El gobierno aún tiene un gran margen de acción. Pero no hay voluntad política para hacerlo. Las alternativas son múltiples. No se requiere ser experto para conocerlas. Un comunicado de las universidades nacionales recomienda la emisión de bonos soberanos –por US$ 15.000 millones, equivalente al 5% del PIB–, dado que nuestro país tiene una deuda pública del 8,5%, muy inferior a países emergentes del G20 que promedian el 39%. El trecho es largo para el endeudamiento y la ayuda. ¿Y por qué no recurrir a la emisión de moneda nacional, ya que en sentido estricto el Estado tiene el monopolio de controlar la deuda con la recaudación de tributos?
Medidas excepcionales para un periodo excepcional: la peor crisis en 100 años, en palabras del propio Presidente. Una de ellas, por ejemplo, es un impuesto a los “súper ricos”: a aquellos que más tienen para ir en ayuda de los que más lo necesitan, con un alcance transitorio, mientras dure la crisis. ¿Será posible? ¿Estará dispuesto el gobierno a patrocinarlo? Sólo un 2,5% a la riqueza ociosa, lo cual aseguraría una renta básica de $ 420 mil por 6 meses, beneficiando a 4 millones de chilenos. Los nombres son conocidos. Uno de los principales es el propio Presidente de la República, Sebastián Piñera, que posee un patrimonio de US$ 2.800 millones, según la revista Forbes. O el miembro de su gabinete Alfredo Moreno, que reúne a su haber más de US$ 100 millones. Y qué decir de otros a quienes les faltará vida y también a sus herederos para gastar las enormes fortunas que han amasado. Doña Isabel Fontbona, líder del clan Luksic, con una fortuna de US$ 16.300 millones, o Julio Ponce Lerou, con US$ 4.800 millones, igual cantidad de Horst Paulmann y la familia Angelini. O Álvaro Saieh, con US$ 3.200 millones, y los hermanos Matte, con algo más de US$ 1.000 millones. ¿Cuántos problemas se solucionarían con un rasguño a sus fortunas? En este rato, el hambre de millones, con seguridad.
Pero los datos de la realidad nos indican lo contrario. Son otros los análisis, otras las cuentas breves. El gobierno, irresoluto y vacilante ante la pandemia del coronavirus, anticipó una vuelta a la normalidad –“nueva normalidad”, “retorno seguro”– en la fase inicial de la enfermedad, poniendo en riesgo la salud y vida de miles de personas (y luego se acusa a la gente de irresponsabilidad). Primó el interés del mercado y la presión de los grandes empresarios. Pero, con la crisis social desatada se recurre a la salida paternal y efectista que no soluciona el problema de las necesidades básicas y el hambre –es la palabra exacta– de la población más vulnerable del país. Un bono precario de ayuda familiar ($ 165 mil para 3 meses y con pago segmentado) y la distribución de una canasta de productos alimenticios que apuntan más a la propaganda y el clientelismo político que a otra cosa, con chaquetillas rojas, el logo del gobierno y la encuesta Cadem a la vista.

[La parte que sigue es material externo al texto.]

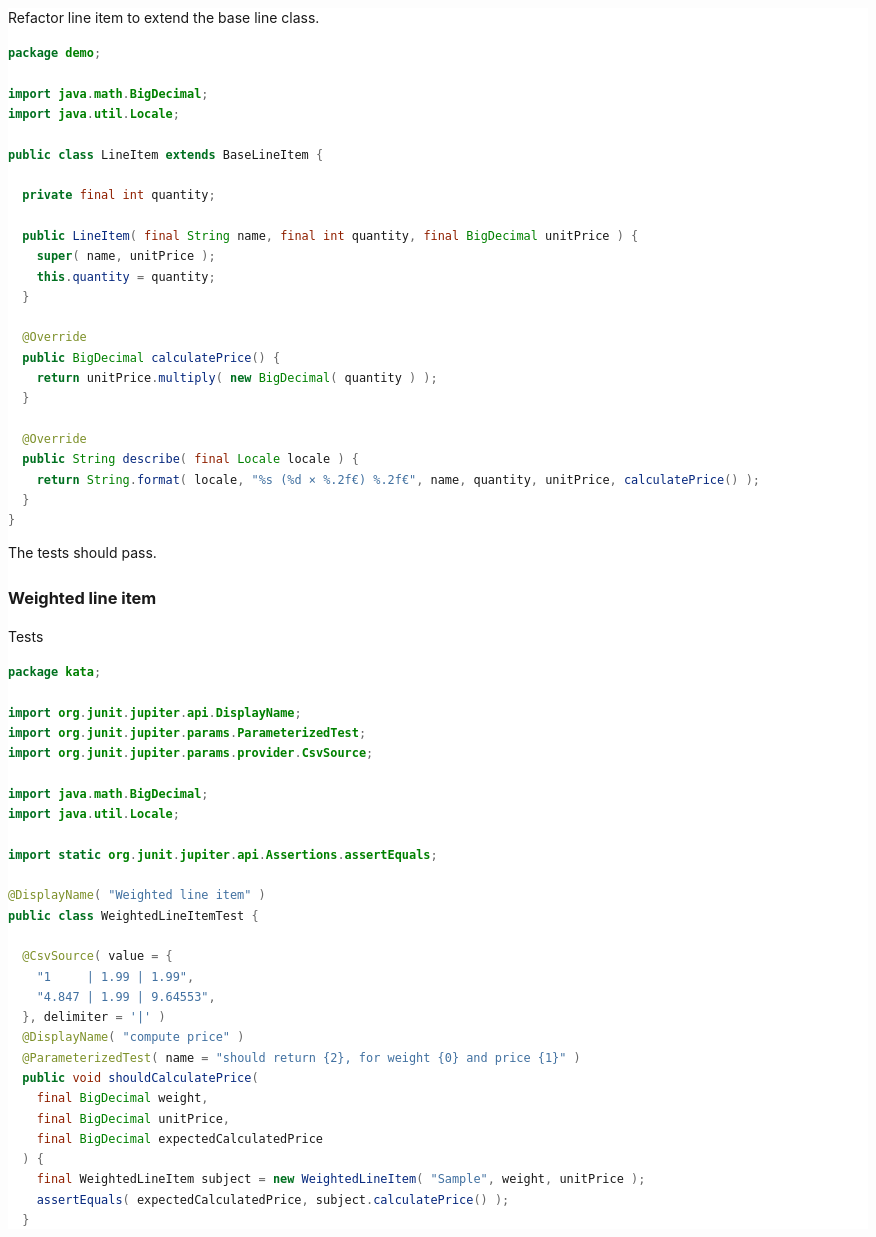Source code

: Refactor line item to extend the base line class.

```java
package demo;

import java.math.BigDecimal;
import java.util.Locale;

public class LineItem extends BaseLineItem {

  private final int quantity;

  public LineItem( final String name, final int quantity, final BigDecimal unitPrice ) {
    super( name, unitPrice );
    this.quantity = quantity;
  }

  @Override
  public BigDecimal calculatePrice() {
    return unitPrice.multiply( new BigDecimal( quantity ) );
  }

  @Override
  public String describe( final Locale locale ) {
    return String.format( locale, "%s (%d × %.2f€) %.2f€", name, quantity, unitPrice, calculatePrice() );
  }
}
```

The tests should pass.

### Weighted line item

Tests

```java
package kata;

import org.junit.jupiter.api.DisplayName;
import org.junit.jupiter.params.ParameterizedTest;
import org.junit.jupiter.params.provider.CsvSource;

import java.math.BigDecimal;
import java.util.Locale;

import static org.junit.jupiter.api.Assertions.assertEquals;

@DisplayName( "Weighted line item" )
public class WeightedLineItemTest {

  @CsvSource( value = {
    "1     | 1.99 | 1.99",
    "4.847 | 1.99 | 9.64553",
  }, delimiter = '|' )
  @DisplayName( "compute price" )
  @ParameterizedTest( name = "should return {2}, for weight {0} and price {1}" )
  public void shouldCalculatePrice(
    final BigDecimal weight,
    final BigDecimal unitPrice,
    final BigDecimal expectedCalculatedPrice
  ) {
    final WeightedLineItem subject = new WeightedLineItem( "Sample", weight, unitPrice );
    assertEquals( expectedCalculatedPrice, subject.calculatePrice() );
  }

```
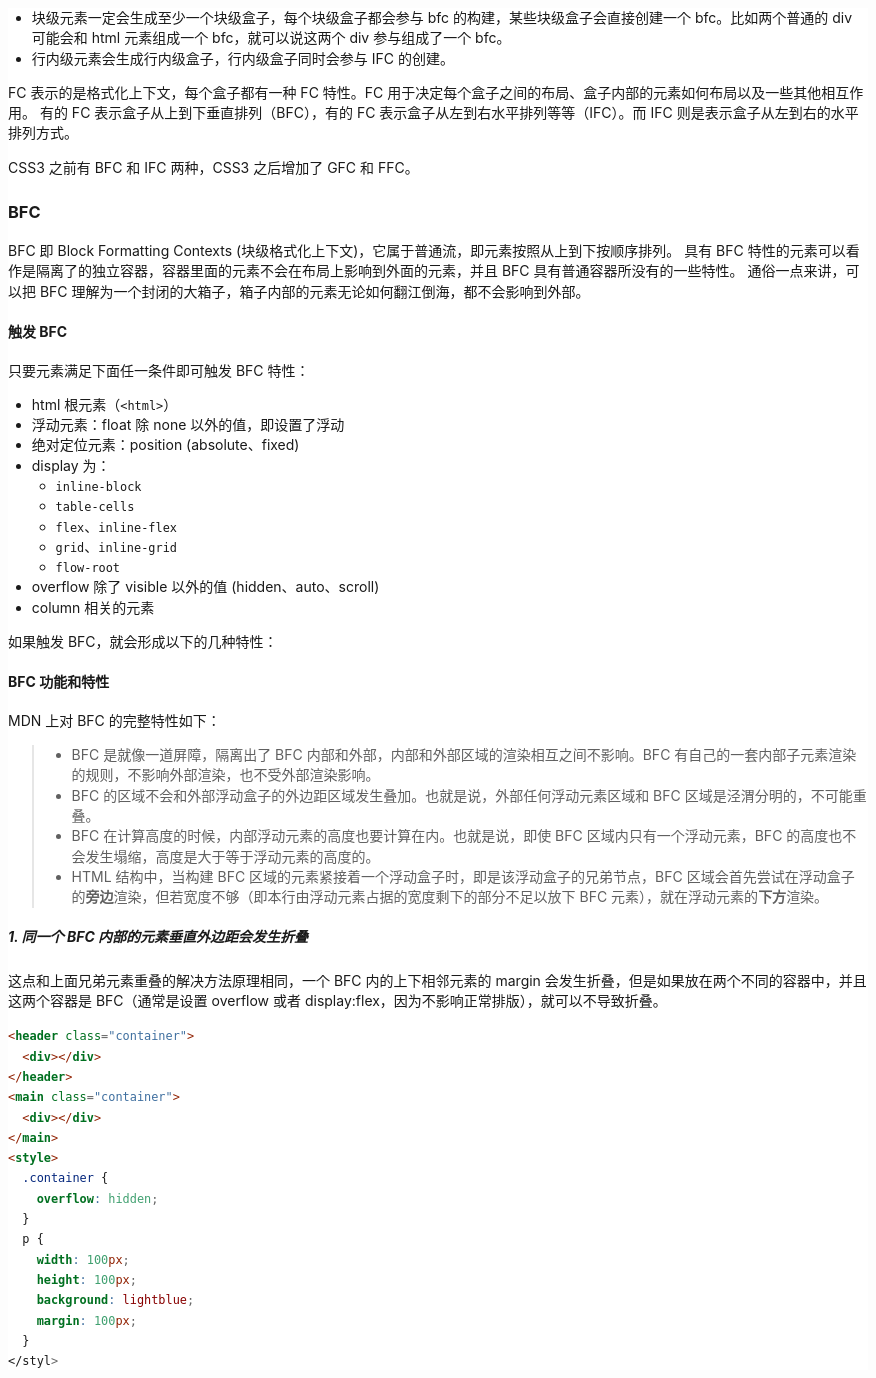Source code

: - 块级元素一定会生成至少一个块级盒子，每个块级盒子都会参与 bfc 的构建，某些块级盒子会直接创建一个 bfc。比如两个普通的 div 可能会和 html 元素组成一个 bfc，就可以说这两个 div 参与组成了一个 bfc。
- 行内级元素会生成行内级盒子，行内级盒子同时会参与 IFC 的创建。

FC 表示的是格式化上下文，每个盒子都有一种 FC 特性。FC 用于决定每个盒子之间的布局、盒子内部的元素如何布局以及一些其他相互作用。
有的 FC 表示盒子从上到下垂直排列（BFC），有的 FC 表示盒子从左到右水平排列等等（IFC）。而 IFC 则是表示盒子从左到右的水平排列方式。

CSS3 之前有 BFC 和 IFC 两种，CSS3 之后增加了 GFC 和 FFC。

### BFC

BFC 即 Block Formatting Contexts (块级格式化上下文)，它属于普通流，即元素按照从上到下按顺序排列。
具有 BFC 特性的元素可以看作是隔离了的独立容器，容器里面的元素不会在布局上影响到外面的元素，并且 BFC 具有普通容器所没有的一些特性。
通俗一点来讲，可以把 BFC 理解为一个封闭的大箱子，箱子内部的元素无论如何翻江倒海，都不会影响到外部。

#### 触发 BFC

只要元素满足下面任一条件即可触发 BFC 特性：

- html 根元素（`<html>`）
- 浮动元素：float 除 none 以外的值，即设置了浮动
- 绝对定位元素：position (absolute、fixed)
- display 为：
  - `inline-block`
  - `table-cells`
  - `flex`、`inline-flex`
  - `grid`、`inline-grid`
  - `flow-root`
- overflow 除了 visible 以外的值 (hidden、auto、scroll)
- column 相关的元素

如果触发 BFC，就会形成以下的几种特性：

#### BFC 功能和特性

MDN 上对 BFC 的完整特性如下：

> - BFC 是就像一道屏障，隔离出了 BFC 内部和外部，内部和外部区域的渲染相互之间不影响。BFC 有自己的一套内部子元素渲染的规则，不影响外部渲染，也不受外部渲染影响。
> - BFC 的区域不会和外部浮动盒子的外边距区域发生叠加。也就是说，外部任何浮动元素区域和 BFC 区域是泾渭分明的，不可能重叠。
> - BFC 在计算高度的时候，内部浮动元素的高度也要计算在内。也就是说，即使 BFC 区域内只有一个浮动元素，BFC 的高度也不会发生塌缩，高度是大于等于浮动元素的高度的。
> - HTML 结构中，当构建 BFC 区域的元素紧接着一个浮动盒子时，即是该浮动盒子的兄弟节点，BFC 区域会首先尝试在浮动盒子的**旁边**渲染，但若宽度不够（即本行由浮动元素占据的宽度剩下的部分不足以放下 BFC 元素），就在浮动元素的**下方**渲染。

##### 1. 同一个 BFC 内部的元素垂直外边距会发生折叠

这点和上面兄弟元素重叠的解决方法原理相同，一个 BFC 内的上下相邻元素的 margin 会发生折叠，但是如果放在两个不同的容器中，并且这两个容器是 BFC（通常是设置 overflow 或者 display:flex，因为不影响正常排版），就可以不导致折叠。

```html
<header class="container">
  <div></div>
</header>
<main class="container">
  <div></div>
</main>
<style>
  .container {
    overflow: hidden;
  }
  p {
    width: 100px;
    height: 100px;
    background: lightblue;
    margin: 100px;
  }
</styl>
```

¿Cubrirán los $ 55 mil al mes las necesidades básicas de una familia promedio y cuantas canastas más van a ser necesarias para todo el tiempo que dure la crisis? ¿No hay políticas serias que se definan en términos de dignidad y verdadera solidaridad?

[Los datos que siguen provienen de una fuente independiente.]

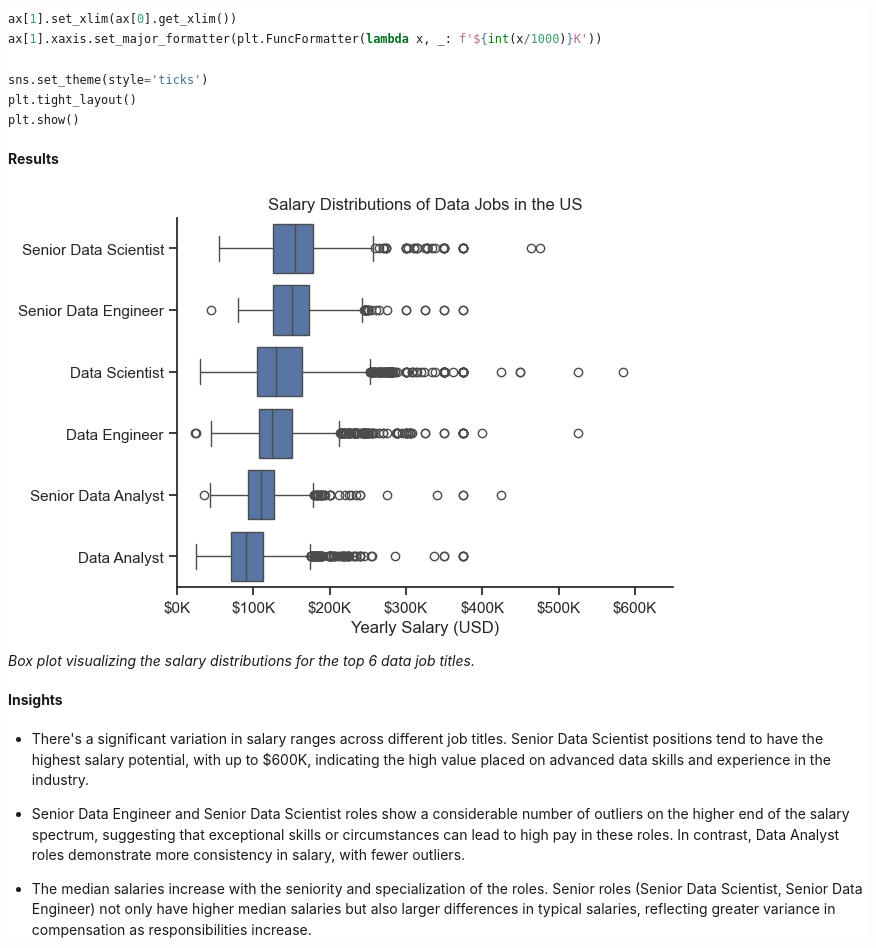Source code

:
 ```python
ax[1].set_xlim(ax[0].get_xlim())
ax[1].xaxis.set_major_formatter(plt.FuncFormatter(lambda x, _: f'${int(x/1000)}K'))

sns.set_theme(style='ticks')
plt.tight_layout()
plt.show()

```

#### Results

![Salary Distributions of Data Jobs in the US](Images/4_Box_plot.png)  
*Box plot visualizing the salary distributions for the top 6 data job titles.*

#### Insights

- There's a significant variation in salary ranges across different job titles. Senior Data Scientist positions tend to have the highest salary potential, with up to $600K, indicating the high value placed on advanced data skills and experience in the industry.

- Senior Data Engineer and Senior Data Scientist roles show a considerable number of outliers on the higher end of the salary spectrum, suggesting that exceptional skills or circumstances can lead to high pay in these roles. In contrast, Data Analyst roles demonstrate more consistency in salary, with fewer outliers.

- The median salaries increase with the seniority and specialization of the roles. Senior roles (Senior Data Scientist, Senior Data Engineer) not only have higher median salaries but also larger differences in typical salaries, reflecting greater variance in compensation as responsibilities increase.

Ahora es el momento de mostrar el patriotismo que se conmemora con tanto entusiasmo en días feriados en los recintos del poder. El momento preciso de defender la nación con la gallardía y desprendimiento del que entrega todo por una causa justa. La hora exacta de asumir la bandera de la soberanía nacional –también económica y social– y salvar al país de un desastre anunciado.